La lesione della capacità lavorativa generica non è altro che una perdita di chance la quale, sulla base dell'orientamento consolidatosi dalla Cass. civ., sez. III, sent. 4 marzo 2004, n. 4400, costituisce un autonomo bene giuridico risarcibile. La definizione giuridica di perdita di chance consiste nel pregiudizio che scaturisce dall'impossibilità, a causa dell'evento lesivo, di raggiungere un obbiettivo la cui realizzazione è incerta.

Osservazioni

L'ordinanza in commento, seppur succintamente motivata tramite il richiamo a precedenti conformi, non è scevra di spunti di riflessione.

Dalla lettura delle motivazioni si evince che la Suprema Corte rinvia alla Corte d'Appello al fine della quantificazione del risarcimento non solo della lesione della capacità lavorativa generica, ma anche di quello della lesione della capacità lavorativa specifica. Il richiamo a specifici precedenti in merito alla lesione della capacità lavorativa specifica (Cass. civ., 23 agosto 2011, n. 17514; Cass. civ. 7 novembre 2005, n. 21497) lascia, quindi, presupporre che alla ricorrente debba essere riconosciuto detta voce di danno, nonostante, al momento del sinistro, risultasse inoccupata.

La Suprema Corte ha ritenuto provato che, senza il sinistro, la ricorrente avrebbe svolto la professione di geometra. Questa statuizione si basa sul fatto che la danneggiata non aveva potuto partecipare, a causa del sinistro, all'esame per l'abilitazione da geometri e neppure avrebbe potuto sostenerlo in futuro per via dei postumi invalidanti.

Rinviando la decisione nel merito alla Corte d'Appello in altra composizione, la Suprema Corte non affronta il problema di quali indici si debbano utilizzare per quantificare, in via presuntiva, il risarcimento del danno. In questo caso il giudicante non può basarsi sui redditi precedentemente percepiti nell'esercizio della professione, poiché questa non era ancora iniziata.

Dall'altra parte la Suprema Corte nulla dispone in merito alla specifica censura della ricorrente di non poter svolgere l'attività di casalinga.

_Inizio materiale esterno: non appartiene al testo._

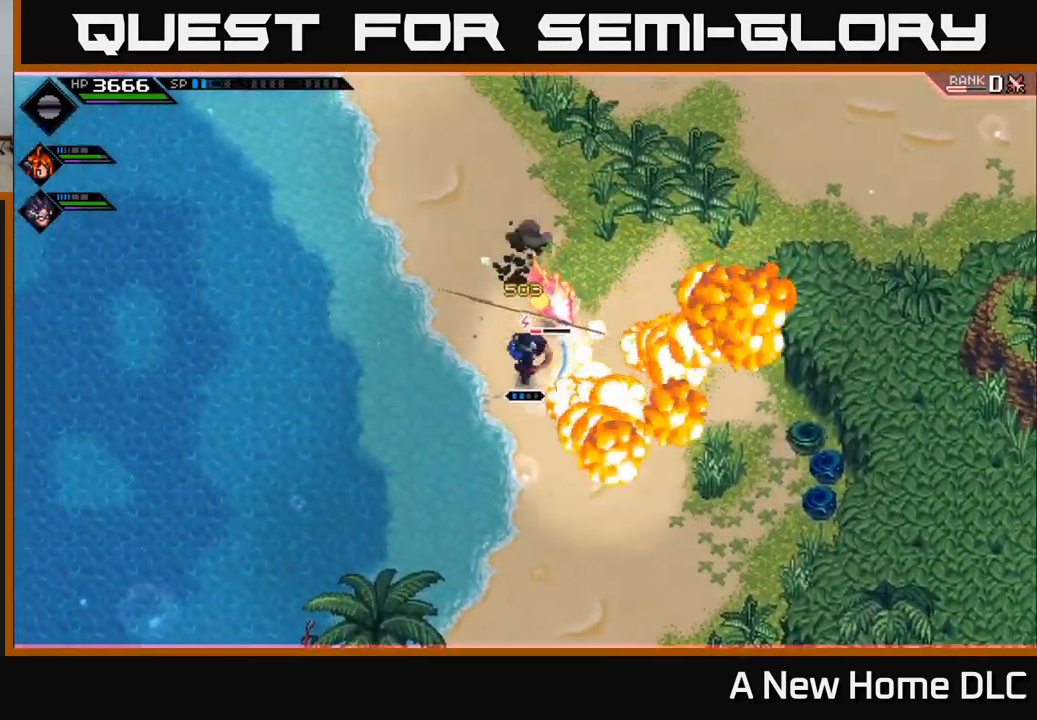
{"buttons": [], "left_stick": "right", "right_stick": "center", "events": [[67, "X", "up"], [150, "X", "down"], [250, "X", "up"], [300, "left_stick", "up-right"], [334, "X", "down"], [434, "X", "up"], [484, "left_stick", "right"]]}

È ormai costante l'orientamento in base al quale le mansioni svolte dalla casalinga siano suscettibili di valutazione economica e, quindi, la menomazione e la riduzione della possibilità di svolgerle siano risarcibili (cfr. ex plurimis Cass. civ., sez. III, sent. 24 aprile 2015, n. 8403).

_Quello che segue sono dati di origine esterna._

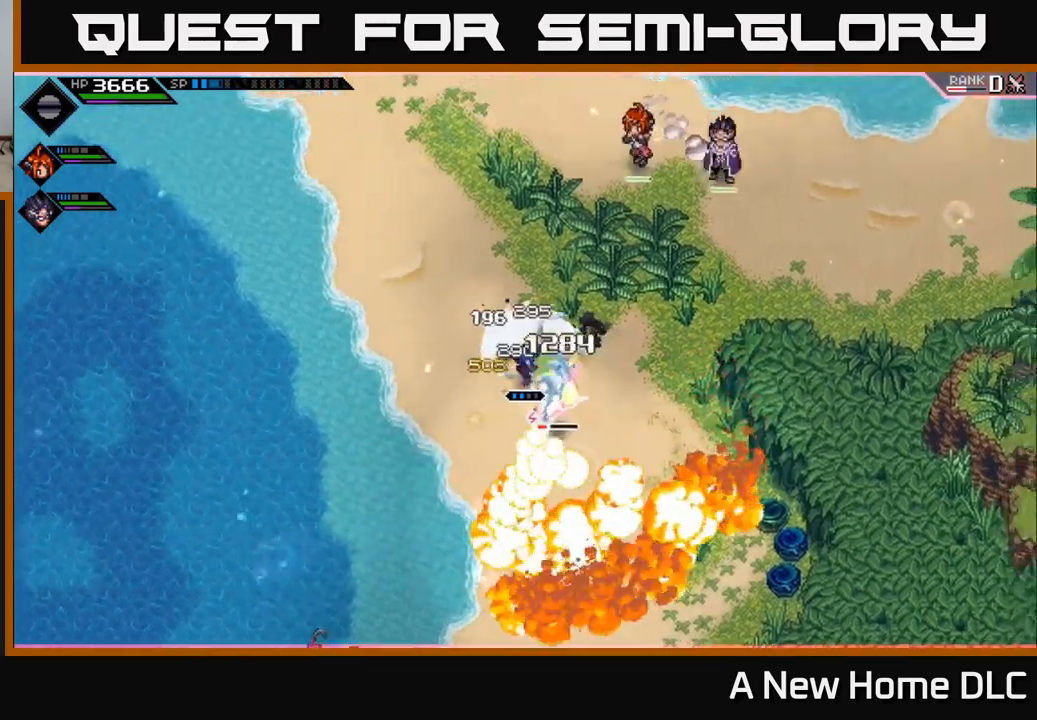
{"buttons": [], "left_stick": "down", "right_stick": "center", "events": [[17, "X", "down"], [117, "X", "up"], [117, "left_stick", "down-right"], [184, "X", "down"], [300, "X", "up"], [350, "left_stick", "down"]]}
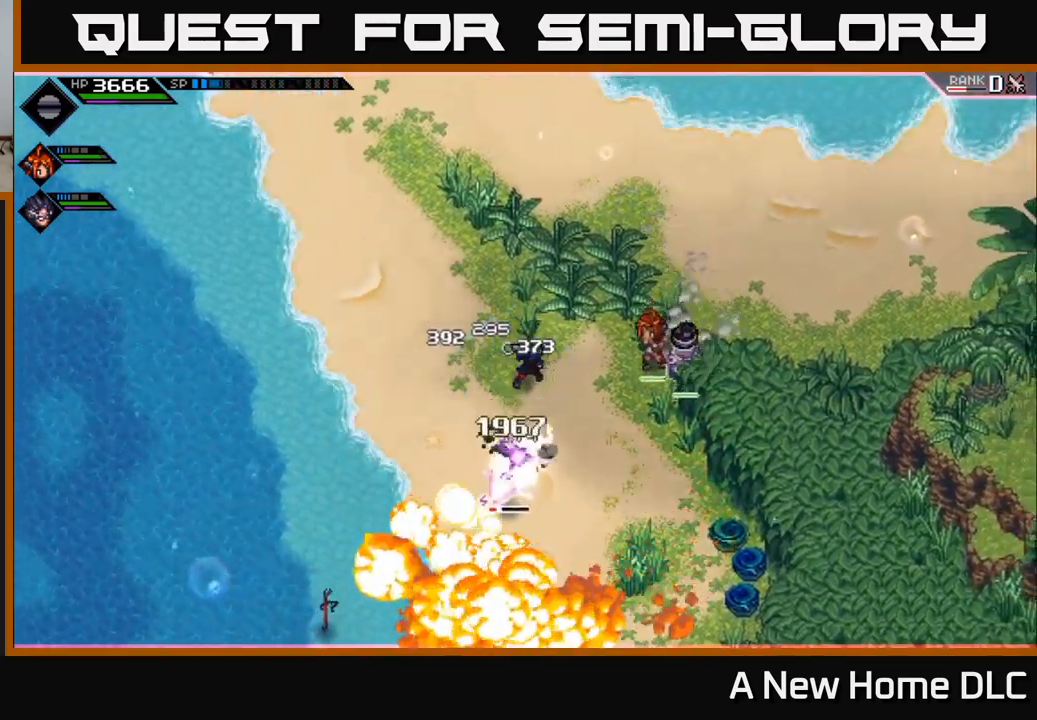
{"buttons": [], "left_stick": "down", "right_stick": "center", "events": [[50, "R2", "down"], [50, "X", "down"], [184, "R2", "up"], [184, "X", "up"]]}
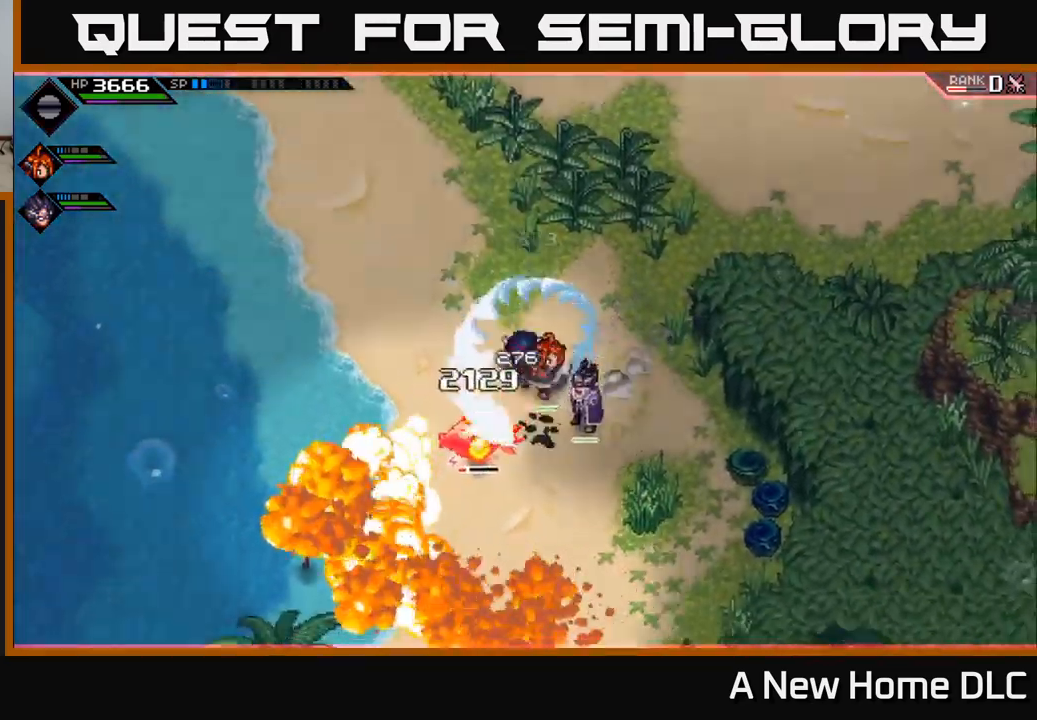
{"buttons": ["X"], "left_stick": "down-left", "right_stick": "center", "events": [[50, "left_stick", "center"], [150, "left_stick", "down-left"], [234, "L1", "down"], [300, "X", "down"], [350, "L1", "up"], [434, "X", "up"], [500, "X", "down"]]}
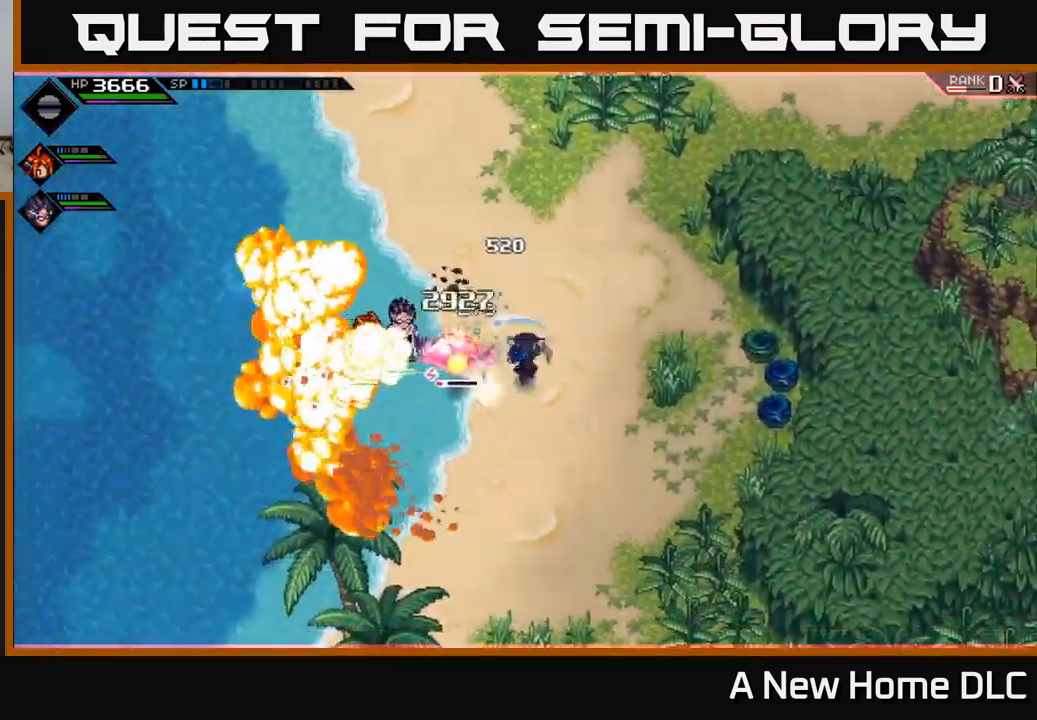
{"buttons": [], "left_stick": "left", "right_stick": "center", "events": [[67, "left_stick", "up-left"], [100, "X", "up"], [184, "X", "down"], [234, "left_stick", "left"], [284, "X", "up"], [367, "X", "down"], [467, "X", "up"]]}
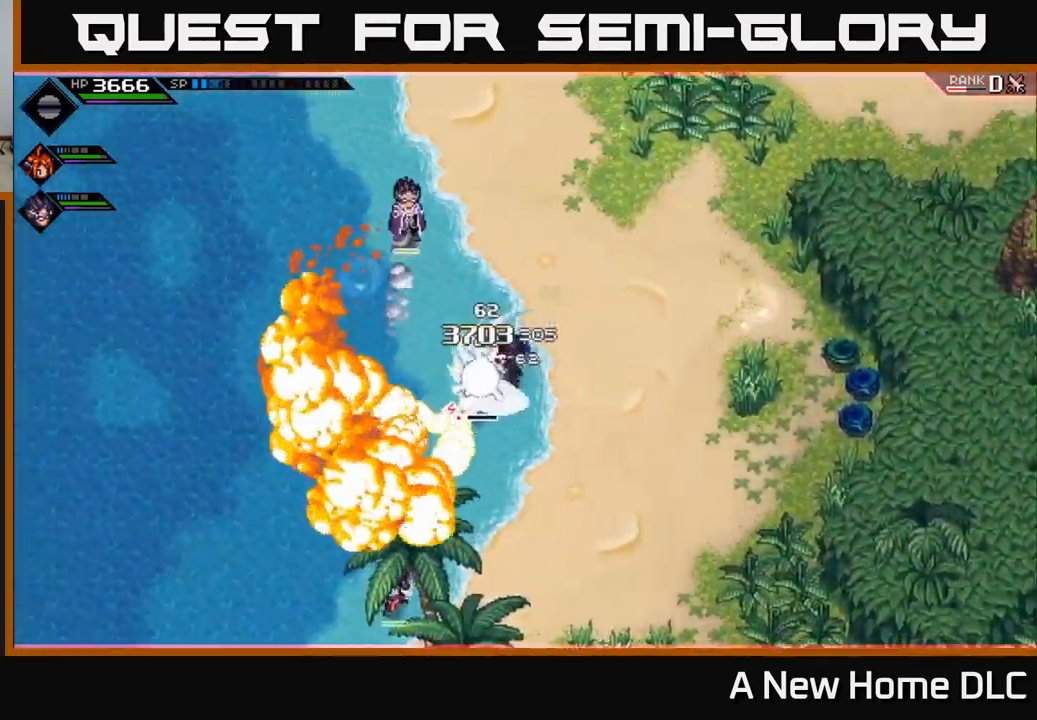
{"buttons": ["X"], "left_stick": "down-left", "right_stick": "center", "events": [[50, "X", "down"], [100, "left_stick", "center"], [167, "X", "up"], [267, "X", "down"], [267, "left_stick", "down-left"], [367, "X", "up"], [434, "X", "down"]]}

In alcune pronunce è stato evidenziato che nella quantificazione del danno alla capacità lavorativa della casalinga, non deve essere esclusivamente valutato il valore economico delle prestazioni domestiche facendo, per ipotesi, un mero raffronto con le tabelle orarie retributive stabilite nel CCNL Colf-badanti, ma deve essere altresì considerato l'attività di coordinamento e gestione della vita familiare (Cass. civ., sez. III, sent. 11 dicembre 2000, n. 15580). Non meno rilevanti sono quelle pronunce della Suprema Corte nella quali ha acutamente rilevato un profilo di copertura costituzionale della tutela del lavoro della casalinga (Cass. civ., sez. III, sent. 3 marzo 2000, n. 4657). Quest'ultima esercita un ruolo che rientra nel campo di applicazione dell'art. 4 Cost., sia in relazione al comma 1, che evidenzia come il nostro ordinamento debba tutelare qualsiasi forma di lavoro, sia in relazione al comma 2, sul presupposto che la scelta di mettere a disposizione le proprie energie lavorative a favore della famiglia contribuisce al progresso materiale e sociale della società. Il medesimo orientamento evidenzia che l'art. 37 Cost. prevede che alla lavoratrice debba essere concessa la possibilità di svolgere la sua essenziale funzione familiare.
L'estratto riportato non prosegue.